Reproduce verbatim the stretch of the post on discussing energy with children from "Katie Mehnert, wife, mother, and" through "the energy conversation.".
** READING PASSAGE follows **
Katie Mehnert, wife, mother, and founder of Pink Petro, acknowledges the importance of children knowing the role energy plays in their lives. Read her full post below as she discusses sharing the energy conversation.
Why Our Kids Need to Know About Energy
Katie Mehnert, Wife, Mom, and Energy CEO
@katiemehnert
My daughter and I had a conversation about energy. Yeah, I know. She’s six and I’m well, you know…old enough to be her mother. I talk with Ally about energy because no one did with me when I was her age. In the 1980s, we just got into our cars and took off. We took trips on airplanes and we went along our merry way and consumed energy. No one even gave it a second thought, unless of course we went to war or there was a chemical spill. The news media didn’t care unless there was something sensational to report.
** End of READING PASSAGE **
** SOURCE INFORMATION follows **
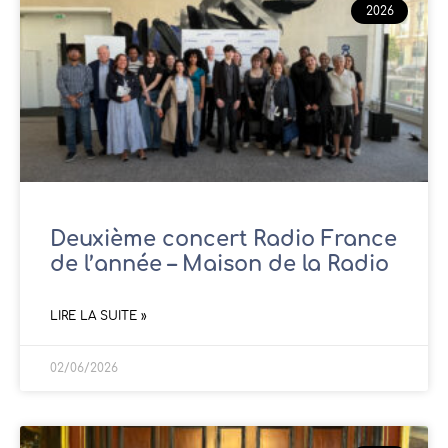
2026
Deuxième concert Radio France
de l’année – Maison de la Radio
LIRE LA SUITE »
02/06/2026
** End of SOURCE INFORMATION **
** SOURCE INFORMATION follows **
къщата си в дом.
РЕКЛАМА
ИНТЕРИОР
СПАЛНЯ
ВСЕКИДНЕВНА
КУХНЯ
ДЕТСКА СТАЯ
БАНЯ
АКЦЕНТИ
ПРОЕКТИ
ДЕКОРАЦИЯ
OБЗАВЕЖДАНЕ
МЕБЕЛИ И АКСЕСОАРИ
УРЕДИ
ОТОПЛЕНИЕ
** End of SOURCE INFORMATION **
ANSWER =
Katie Mehnert, wife, mother, and founder of Pink Petro, acknowledges the importance of children knowing the role energy plays in their lives. Read her full post below as she discusses sharing the energy conversation.